**EXTRAIT DU DOCUMENT**
+ + + + + + +

En 2017, Ti l’Afrique ressuscite pour une tournée « revival » organisée par Percy Yip Tong (2) au festival Rio Loco à Toulouse. Avec d’autres artistes de sa génération Menwar, Catherine Velienne et Marie-Josée Clency et avec l’orchestre Kool Kreol konnection, Roland renoue avec son soul sega « J’ai senti plus de 22000 spectateurs vibrer devant moi. C’était vraiment cool. Les Jamaïcains ont le reggae, nous à Maurice on a le sega: Soul sock sega. On est un cocktail d’influences, mais il ne faut pas oublier son identité. » Malgré son parcours en dents de scie, Roland, qui sait d’où il vient, est toujours là. Avec deux de ses deux fils Samuel à la batterie et Emmanuel à la guitare, il a formé le Ti l’Afrique groupe. La relève est assurée…
(1) Chef de file du Parti social démocrate mauricien de 1967 à sa mort, surnommé « le roi des créoles » il fut ministre du Tourisme de 1967 à 1973 et de 1986 à 1988. Cet ancien adversaire de l’Indépendance a contribué à faire de l’île une destination prisée par les touristes fortunés.
(2) Producteur connu à l’île Maurice, interprète, activiste, pionnier du seggae avec Kaya et Natir Chamarel, Percy Yip Tong est également directeur artistique. Il a sa propre structure, Cyper productions.

+ + + + + + +

**CONSIGNE**
Citez le passage de l'extrait sur Ti l'Afrique allant de « (2) Producteur connu » jusqu'à « structure, Cyper productions. ». La liste qui suit n'a aucun lien avec cet extrait.

**DONNÉES FOURNIES**
+ + + + + + +

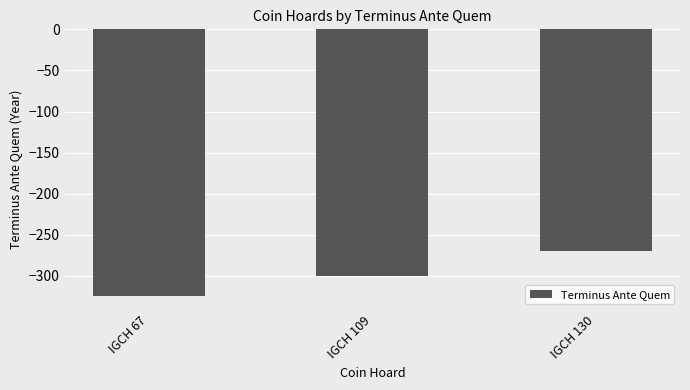

List the labels in order of value, smallest first.

IGCH 67, IGCH 109, IGCH 130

+ + + + + + +

**RÉPONSE**
(2) Producteur connu à l’île Maurice, interprète, activiste, pionnier du seggae avec Kaya et Natir Chamarel, Percy Yip Tong est également directeur artistique. Il a sa propre structure, Cyper productions.